» **Texte de lecture**:
##########

Des étudiants à cran

Pour Zoé, il n’y a pas photo : elle n’a pas vécu les deux confinements de la même manière. Selon l’étudiante, le premier confinement était un peu plus facile à vivre car elle gardait un contact avec ses camarades et le corps enseignant : « En rhéto, on était un groupe bien solide et on s’entraidait. Ici, à l’université, le cadre est totalement différent ». En effet, lors de la rentrée, l’étudiante ne connaissait que quelques personnes sur le campus namurois, grâce aux cours suivis en présentiel entre la mi-septembre et début novembre 2020. Lors du deuxième confinement, quand les cours en ligne sont devenus obligatoires, Zoé a eu plus de difficulté pour rencontrer de nouvelles personnes et tisser des liens.

##########

» **Problème à résoudre**:
Reproduisez à l'identique, s'il vous plaît, le passage du texte sur les étudiants en confinement qui commence par « Pour Zoé, il » et se poursuit jusqu'à « tisser des liens. ».

Images des pages et texte extrait
##########

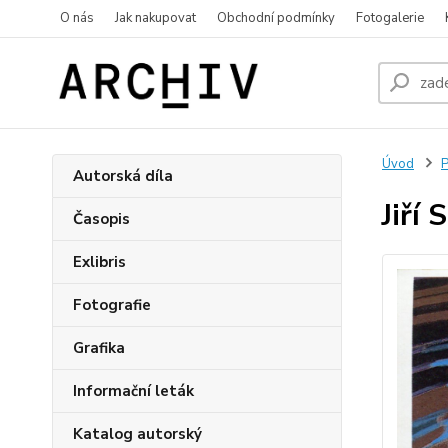
O nás
Jak nakupovat
Obchodní podmínky
Fotogalerie
Úvod
P
Autorská díla
Jiří
Časopis
Exlibris
Fotografie
Grafika
Informační leták
Katalog autorský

##########

» **Solution proposée**:
Pour Zoé, il n’y a pas photo : elle n’a pas vécu les deux confinements de la même manière. Selon l’étudiante, le premier confinement était un peu plus facile à vivre car elle gardait un contact avec ses camarades et le corps enseignant : « En rhéto, on était un groupe bien solide et on s’entraidait. Ici, à l’université, le cadre est totalement différent ». En effet, lors de la rentrée, l’étudiante ne connaissait que quelques personnes sur le campus namurois, grâce aux cours suivis en présentiel entre la mi-septembre et début novembre 2020. Lors du deuxième confinement, quand les cours en ligne sont devenus obligatoires, Zoé a eu plus de difficulté pour rencontrer de nouvelles personnes et tisser des liens.